Circumstances demanded that I launch an alternative philosophical canoe double-quick. My inner-life –that jealously protected territory- was no longer a familiar playground but a desert island viewed from a sinking ship. I felt robbed of the one thing I treasured most — the freedom to be apart.
Despite the increasingly demented attempts of the authorities to police the empty hillsides in the name of ‘public health’ I took to walking, stomping up to the highest points I could reach. A lucky man might find solace waiting in the clouds and if not, well at the least the air was fresh.

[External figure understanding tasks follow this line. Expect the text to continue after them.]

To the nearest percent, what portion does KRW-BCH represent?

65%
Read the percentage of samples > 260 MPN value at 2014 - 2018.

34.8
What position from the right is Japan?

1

These walks became longer and more frequent. My spirit rallied as my legs grew strong. If no great balm descended from the clouds it sure as hell rained often enough to remind me that solace isn’t a treat you can find under a rock or order from Amazon. As weeks turned into months and the entire country teetered on the brink of a collective nervous breakdown, I began to see the funny side of our predicament. When consent falls off the menu, it’s tempting to see control as a saviour’s prerogative. On the other hand, when dissent is your default, it’s tempting to view detachment as an anti-hero’s virtue. Now the government’s entrail-readers and modelling-wizards had made it compulsory, my dream of noble otherness looked a bit more like a smug conceit.
Yet my long-cherished divorce from all things mainstream had, without my knowing, buttressed the pillars of ego and superego that have never failed to keep a roof of optimism over my head. One day a feeling crept in which I immediately recognised: the warm reassurance that spreads when a flame of resolve, be it ever so small, is flickering somewhere inside you.

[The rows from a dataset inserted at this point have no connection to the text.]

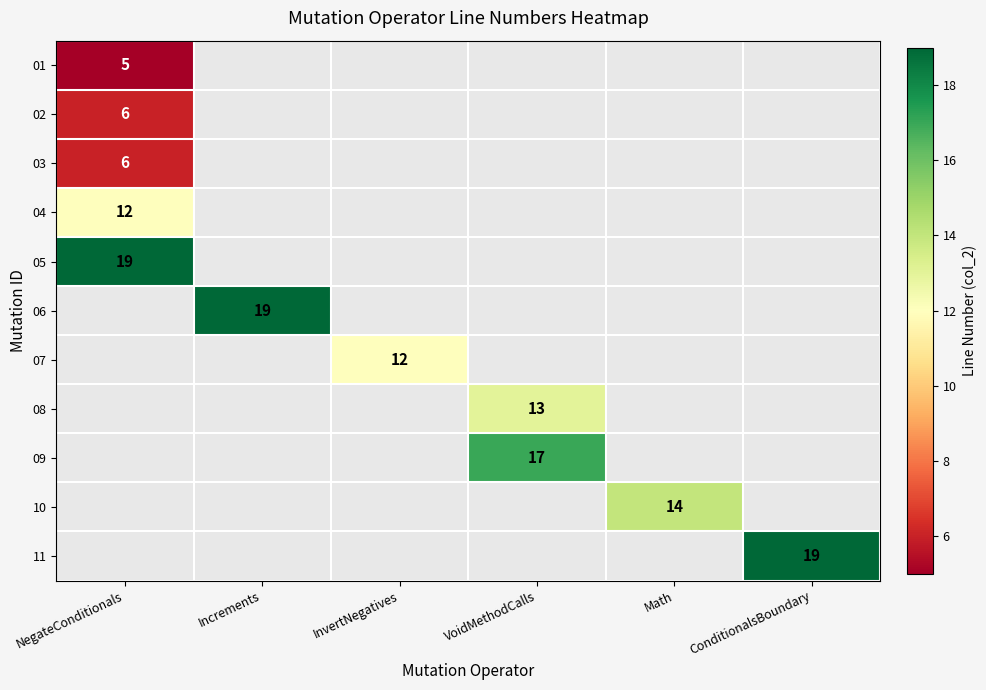

Which category has the highest value in the 05 series?

NegateConditionals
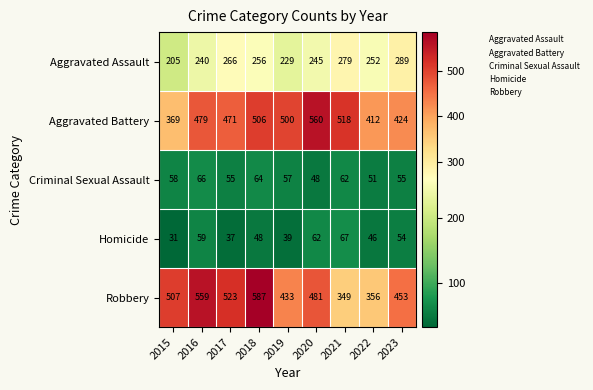

At how many categories does at least one series exceed 440?

8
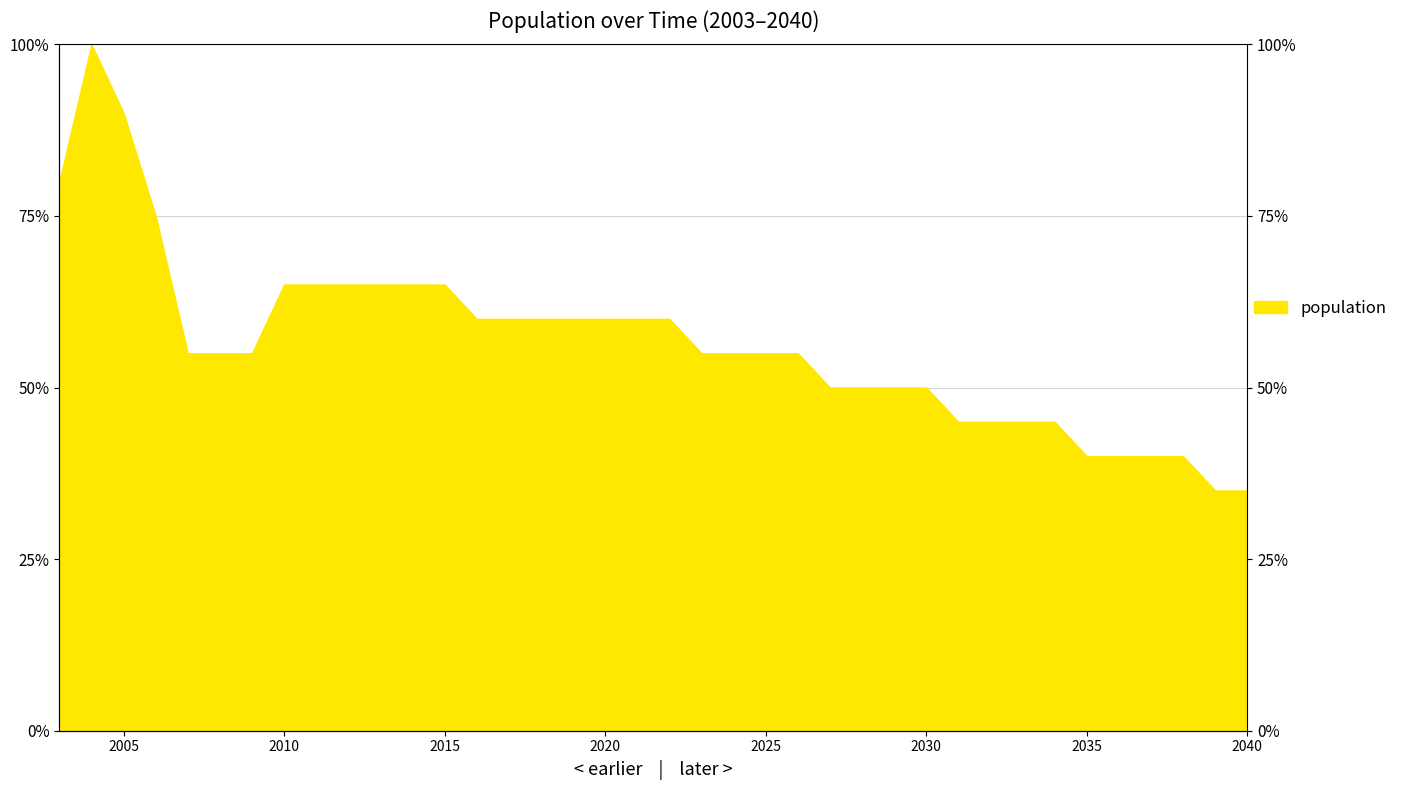

Reading left to right, extract all data points from this chart.

80.0	100.0	90.0	75.0	55.0	55.0	55.0	65.0	65.0	65.0	65.0	65.0	65.0	60.0	60.0	60.0	60.0	60.0	60.0	60.0	55.0	55.0	55.0	55.0	50.0	50.0	50.0	50.0	45.0	45.0	45.0	45.0	40.0	40.0	40.0	40.0	35.0	35.0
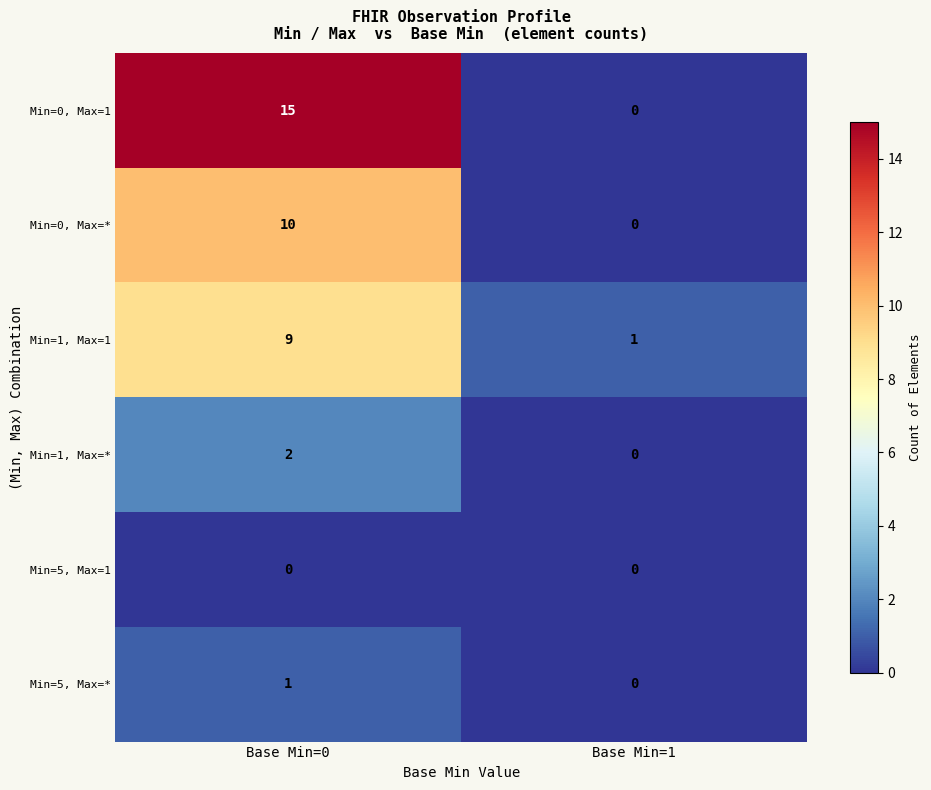

Which series has the widest spread of values?

Min=0, Max=1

When clarity finally returned I was, to my surprise, looking down the’ wrong’ end of the telescope. When you are in you are in. Such a colossal effort had been put into amplifying our fears, I had unwittingly tiptoed over the edge of unreason into attachment. This could not, of course, be any more than a brief encounter, but the opportunity was just too good to miss. So I took a very deep breath followed by a very close look at the society which had somehow recaptured me.
I’ll try not to dwell on it because I cannot dwell in it. I found myself confronted by a glittering chaos, an awesome, ornamental confusion of purposes. I was amazed how very insubstantial the huge things seemed. Great holes had been torn in the norms and expectations. Strange imitations of life were being enacted on every corner. I looked into the void that can open at our feet–as we all know- any second of the day. I saw (too clearly) the pop-up carnivals of vacuous, virtual joy offered in hollow compensation for the desperate shortage of care and compassion.
That long-awaited moment of decision had arrived and the answer was no. No, I will not transplant my soul to play this game. I have no desire to join the ranks of the empty-hearted who wander like ghosts among the digital rubble-heaps where moral certainties once stood, towering above us. I indulged the terrible vice of talking aloud to myself: I’m out of this, Jack, and I ain’t coming back.

Quite a lot has happened since then; a thorough, very localised reset that has opened my treasure-chest of hope and pushes me out of bed early into the mornings I enjoy more than ever before. I am still carrying the same heavy backpack of flaws but complacency isn’t in there. There will always be a reason to take another step, even if I am unsure of the direction. For one thing, it’s a lot harder for the slings and arrows to hit a moving target. And as I found out, if you stand still long enough the chances are something big will come along and roll right over you.